Objective =
Rewrite the records from the line containing "genus: Scinax" through the end of the records, replacing "common name" with "vernacular name" and leaving everything else unchanged. Return only those lines.
[begin Provided information]
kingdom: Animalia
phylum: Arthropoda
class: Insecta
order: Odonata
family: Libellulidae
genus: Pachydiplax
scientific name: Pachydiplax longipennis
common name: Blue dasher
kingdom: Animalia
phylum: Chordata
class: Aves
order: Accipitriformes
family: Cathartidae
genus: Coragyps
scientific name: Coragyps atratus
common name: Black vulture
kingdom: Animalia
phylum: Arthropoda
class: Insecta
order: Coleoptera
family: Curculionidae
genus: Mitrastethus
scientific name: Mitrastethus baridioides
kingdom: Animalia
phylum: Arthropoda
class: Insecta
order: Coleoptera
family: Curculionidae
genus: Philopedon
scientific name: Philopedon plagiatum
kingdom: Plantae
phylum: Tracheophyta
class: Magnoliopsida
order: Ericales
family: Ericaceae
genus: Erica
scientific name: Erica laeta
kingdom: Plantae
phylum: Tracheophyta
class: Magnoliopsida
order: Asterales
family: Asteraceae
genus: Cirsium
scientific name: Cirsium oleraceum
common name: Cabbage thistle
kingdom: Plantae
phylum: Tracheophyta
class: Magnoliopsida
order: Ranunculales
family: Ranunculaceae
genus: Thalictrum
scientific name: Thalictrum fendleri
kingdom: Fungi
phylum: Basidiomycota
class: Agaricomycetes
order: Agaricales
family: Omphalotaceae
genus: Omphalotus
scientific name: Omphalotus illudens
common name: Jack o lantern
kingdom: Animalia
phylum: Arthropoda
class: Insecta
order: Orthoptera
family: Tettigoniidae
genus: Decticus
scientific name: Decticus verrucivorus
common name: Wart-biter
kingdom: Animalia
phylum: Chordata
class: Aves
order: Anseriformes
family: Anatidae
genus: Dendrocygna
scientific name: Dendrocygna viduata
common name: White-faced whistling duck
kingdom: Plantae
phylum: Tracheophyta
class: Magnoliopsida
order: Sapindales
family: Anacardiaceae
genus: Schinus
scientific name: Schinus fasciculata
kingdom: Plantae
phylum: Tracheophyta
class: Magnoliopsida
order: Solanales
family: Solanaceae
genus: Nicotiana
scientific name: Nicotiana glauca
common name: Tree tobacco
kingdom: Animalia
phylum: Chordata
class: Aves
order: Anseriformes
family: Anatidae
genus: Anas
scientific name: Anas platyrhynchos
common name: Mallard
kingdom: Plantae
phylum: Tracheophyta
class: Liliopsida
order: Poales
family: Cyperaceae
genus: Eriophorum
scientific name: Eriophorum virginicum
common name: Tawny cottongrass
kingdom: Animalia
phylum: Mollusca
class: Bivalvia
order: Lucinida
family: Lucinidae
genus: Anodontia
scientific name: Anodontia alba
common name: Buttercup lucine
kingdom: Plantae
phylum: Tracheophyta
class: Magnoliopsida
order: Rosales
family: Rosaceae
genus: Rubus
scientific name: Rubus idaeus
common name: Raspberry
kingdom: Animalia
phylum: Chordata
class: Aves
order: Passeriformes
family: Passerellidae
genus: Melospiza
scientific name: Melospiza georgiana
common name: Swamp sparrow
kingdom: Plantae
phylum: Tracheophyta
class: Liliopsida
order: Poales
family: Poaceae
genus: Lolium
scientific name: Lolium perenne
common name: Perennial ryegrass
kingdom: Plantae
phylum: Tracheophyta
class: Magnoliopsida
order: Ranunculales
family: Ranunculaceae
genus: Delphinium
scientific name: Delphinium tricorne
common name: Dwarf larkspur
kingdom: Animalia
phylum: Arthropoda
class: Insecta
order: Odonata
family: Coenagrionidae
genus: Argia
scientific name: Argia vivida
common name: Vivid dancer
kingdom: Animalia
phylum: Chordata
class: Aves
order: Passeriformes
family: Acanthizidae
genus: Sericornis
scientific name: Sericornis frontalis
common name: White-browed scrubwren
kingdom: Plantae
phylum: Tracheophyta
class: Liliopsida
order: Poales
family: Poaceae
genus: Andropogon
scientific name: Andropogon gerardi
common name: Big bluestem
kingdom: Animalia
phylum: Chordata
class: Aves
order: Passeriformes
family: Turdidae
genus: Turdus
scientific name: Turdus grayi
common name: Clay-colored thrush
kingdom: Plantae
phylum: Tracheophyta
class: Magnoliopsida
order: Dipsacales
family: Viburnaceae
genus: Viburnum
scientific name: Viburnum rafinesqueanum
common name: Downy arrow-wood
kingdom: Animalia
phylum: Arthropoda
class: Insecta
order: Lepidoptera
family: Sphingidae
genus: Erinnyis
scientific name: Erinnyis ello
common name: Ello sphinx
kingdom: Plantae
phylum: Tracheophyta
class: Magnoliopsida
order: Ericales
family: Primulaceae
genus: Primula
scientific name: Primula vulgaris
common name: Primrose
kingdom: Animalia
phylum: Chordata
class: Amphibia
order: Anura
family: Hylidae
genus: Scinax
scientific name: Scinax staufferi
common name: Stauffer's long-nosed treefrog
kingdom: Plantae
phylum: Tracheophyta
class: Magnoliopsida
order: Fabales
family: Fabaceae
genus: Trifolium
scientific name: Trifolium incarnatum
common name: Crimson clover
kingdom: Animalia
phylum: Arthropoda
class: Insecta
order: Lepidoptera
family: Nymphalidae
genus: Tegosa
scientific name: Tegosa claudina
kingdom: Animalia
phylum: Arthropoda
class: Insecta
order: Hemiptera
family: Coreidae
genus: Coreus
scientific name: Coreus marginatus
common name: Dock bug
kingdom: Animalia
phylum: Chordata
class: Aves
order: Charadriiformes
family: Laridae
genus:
[end Provided information]
Exercise solution =
genus: Scinax
scientific name: Scinax staufferi
vernacular name: Stauffer's long-nosed treefrog
kingdom: Plantae
phylum: Tracheophyta
class: Magnoliopsida
order: Fabales
family: Fabaceae
genus: Trifolium
scientific name: Trifolium incarnatum
vernacular name: Crimson clover
kingdom: Animalia
phylum: Arthropoda
class: Insecta
order: Lepidoptera
family: Nymphalidae
genus: Tegosa
scientific name: Tegosa claudina
kingdom: Animalia
phylum: Arthropoda
class: Insecta
order: Hemiptera
family: Coreidae
genus: Coreus
scientific name: Coreus marginatus
vernacular name: Dock bug
kingdom: Animalia
phylum: Chordata
class: Aves
order: Charadriiformes
family: Laridae
genus:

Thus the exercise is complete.